Filtering the records below, copy only those lines that include the word "have".

══ Data records

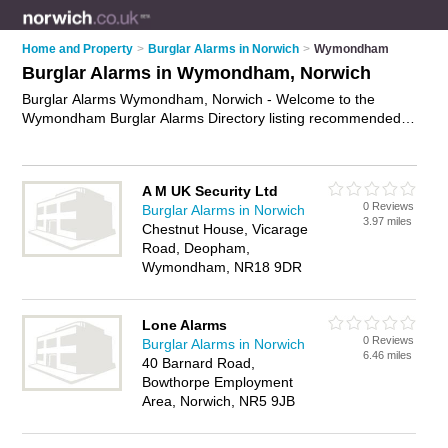
Home and Property
>
Burglar Alarms in Norwich
>
Wymondham
Burglar Alarms in Wymondham, Norwich
Burglar Alarms Wymondham, Norwich - Welcome to the
Wymondham Burglar Alarms Directory listing recommended
burglar alarm installers in Wymondham. It lists those who offer
intruder alarms and burglar alarms in Wymondham, Norwich.
Do you have a Wymondham burglar alarm business? If so,
A M UK Security Ltd
why not
advertise it
on the Wymondham Business Directory -
0 Reviews
Burglar Alarms in Norwich
IT'S FREE.
3.97 miles
Chestnut House, Vicarage
Road, Deopham,
Wymondham, NR18 9DR
Lone Alarms
0 Reviews
Burglar Alarms in Norwich
6.46 miles
40 Barnard Road,
Bowthorpe Employment
Area, Norwich, NR5 9JB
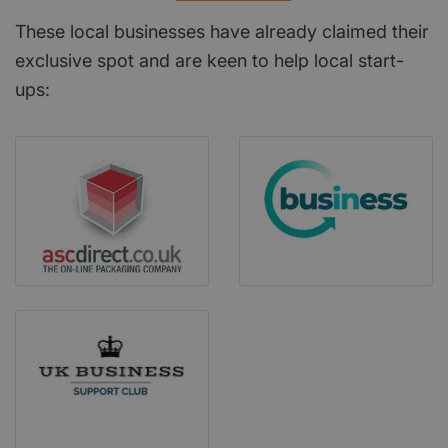
These local businesses have already claimed their
exclusive spot and are keen to help local start-
ups:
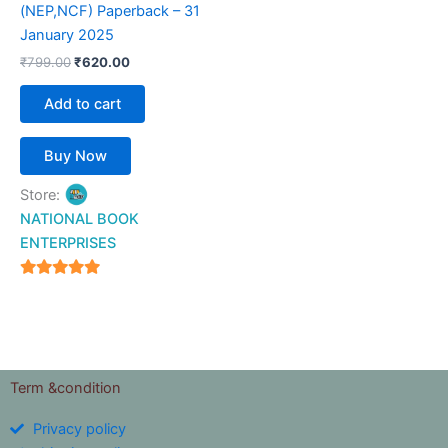
(NEP,NCF) Paperback – 31
January 2025
₹
799.00
₹
620.00
Add to cart
Buy Now
Store:
NATIONAL BOOK
ENTERPRISES
4.94
out of 5
Term &condition
Privacy policy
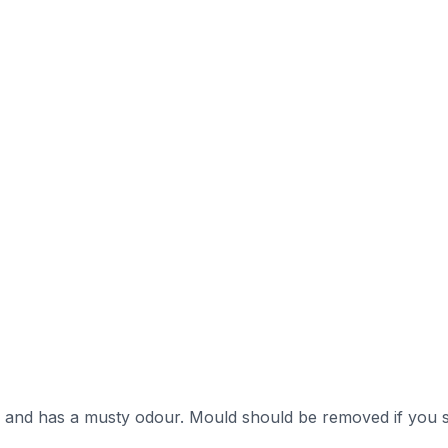
s and has a musty odour. Mould should be removed if you s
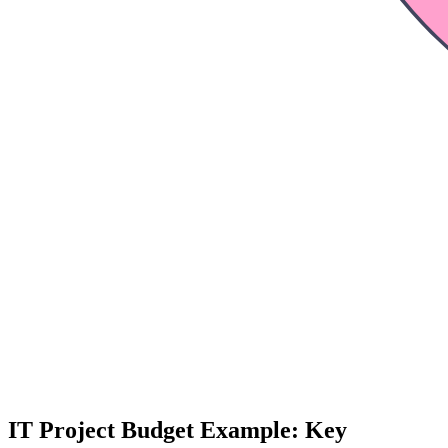
IT Project Budget Example: Key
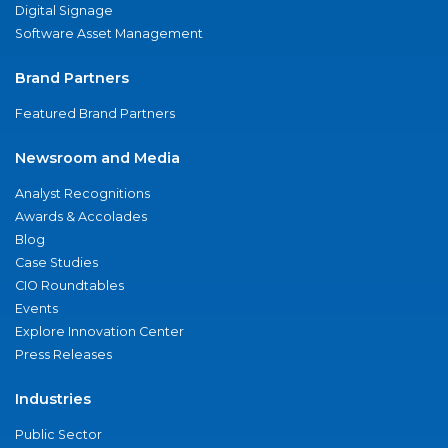
Digital Signage
Software Asset Management
Brand Partners
Featured Brand Partners
Newsroom and Media
Analyst Recognitions
Awards & Accolades
Blog
Case Studies
CIO Roundtables
Events
Explore Innovation Center
Press Releases
Industries
Public Sector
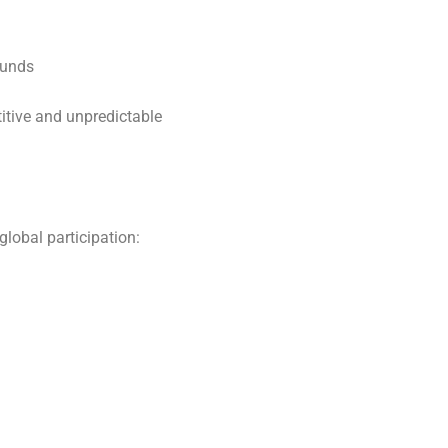
ounds
tive and unpredictable
lobal participation:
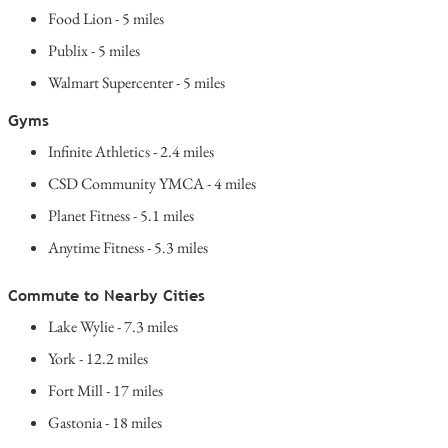
Food Lion - 5 miles
Publix - 5 miles
Walmart Supercenter - 5 miles
Gyms
Infinite Athletics - 2.4 miles
CSD Community YMCA - 4 miles
Planet Fitness - 5.1 miles
Anytime Fitness - 5.3 miles
Commute to Nearby Cities
Lake Wylie - 7.3 miles
York - 12.2 miles
Fort Mill - 17 miles
Gastonia - 18 miles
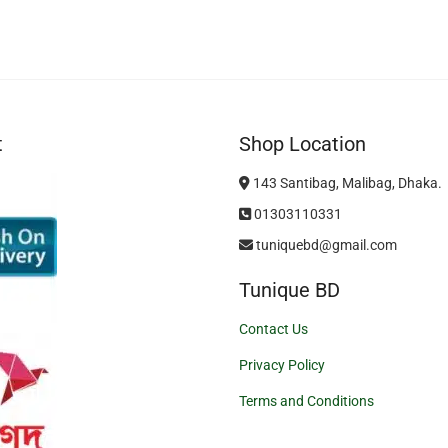
t
Shop Location
143 Santibag, Malibag, Dhaka.
01303110331
tuniquebd@gmail.com
Tunique BD
Contact Us
Privacy Policy
Terms and Conditions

════

Answer to this task:
Do you have a Wymondham burglar alarm business? If so,
These local businesses have already claimed their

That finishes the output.